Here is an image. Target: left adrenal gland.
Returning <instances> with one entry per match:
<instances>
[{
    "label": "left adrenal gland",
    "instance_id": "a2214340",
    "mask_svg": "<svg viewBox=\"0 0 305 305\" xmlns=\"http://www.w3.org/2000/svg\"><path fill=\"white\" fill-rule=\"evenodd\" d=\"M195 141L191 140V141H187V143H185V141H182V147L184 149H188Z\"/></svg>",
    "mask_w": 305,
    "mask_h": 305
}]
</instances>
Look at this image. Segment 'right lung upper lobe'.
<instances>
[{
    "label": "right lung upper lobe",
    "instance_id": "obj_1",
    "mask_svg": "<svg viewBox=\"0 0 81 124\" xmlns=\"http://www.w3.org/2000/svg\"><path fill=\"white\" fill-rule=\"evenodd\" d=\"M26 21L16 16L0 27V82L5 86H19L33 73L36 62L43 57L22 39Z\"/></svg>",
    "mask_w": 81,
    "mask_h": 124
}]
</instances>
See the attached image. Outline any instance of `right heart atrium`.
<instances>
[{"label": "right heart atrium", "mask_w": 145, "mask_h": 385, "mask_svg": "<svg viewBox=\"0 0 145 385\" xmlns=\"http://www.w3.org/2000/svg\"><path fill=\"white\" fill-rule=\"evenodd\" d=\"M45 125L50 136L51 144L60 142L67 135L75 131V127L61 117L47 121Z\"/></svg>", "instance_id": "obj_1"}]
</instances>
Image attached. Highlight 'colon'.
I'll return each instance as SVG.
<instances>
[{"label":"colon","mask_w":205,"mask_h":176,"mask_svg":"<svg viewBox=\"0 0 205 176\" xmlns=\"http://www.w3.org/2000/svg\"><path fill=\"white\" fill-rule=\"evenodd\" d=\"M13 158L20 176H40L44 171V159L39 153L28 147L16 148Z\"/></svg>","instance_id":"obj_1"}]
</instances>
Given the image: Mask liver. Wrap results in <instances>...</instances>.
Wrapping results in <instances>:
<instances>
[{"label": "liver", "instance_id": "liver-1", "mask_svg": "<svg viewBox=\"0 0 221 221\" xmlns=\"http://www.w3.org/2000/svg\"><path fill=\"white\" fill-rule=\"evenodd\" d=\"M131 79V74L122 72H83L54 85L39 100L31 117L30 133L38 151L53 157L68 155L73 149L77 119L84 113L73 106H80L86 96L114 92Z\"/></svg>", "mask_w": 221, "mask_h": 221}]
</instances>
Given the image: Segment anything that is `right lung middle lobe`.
_ _ _ _ _ _ _
**Problem statement**
Copy the data above word for word, starting at the line that contains "Given the image: Mask" and ending at the last line of the data.

**Result below**
Given the image: Mask liver. Wrap results in <instances>...</instances>.
Wrapping results in <instances>:
<instances>
[{"label": "liver", "instance_id": "liver-1", "mask_svg": "<svg viewBox=\"0 0 221 221\" xmlns=\"http://www.w3.org/2000/svg\"><path fill=\"white\" fill-rule=\"evenodd\" d=\"M131 79V74L122 72H83L54 85L39 100L31 117L30 133L38 151L53 157L68 155L73 149L77 119L84 113L73 106H80L86 96L114 92Z\"/></svg>", "mask_w": 221, "mask_h": 221}]
</instances>
Given the image: Segment anything that is `right lung middle lobe`.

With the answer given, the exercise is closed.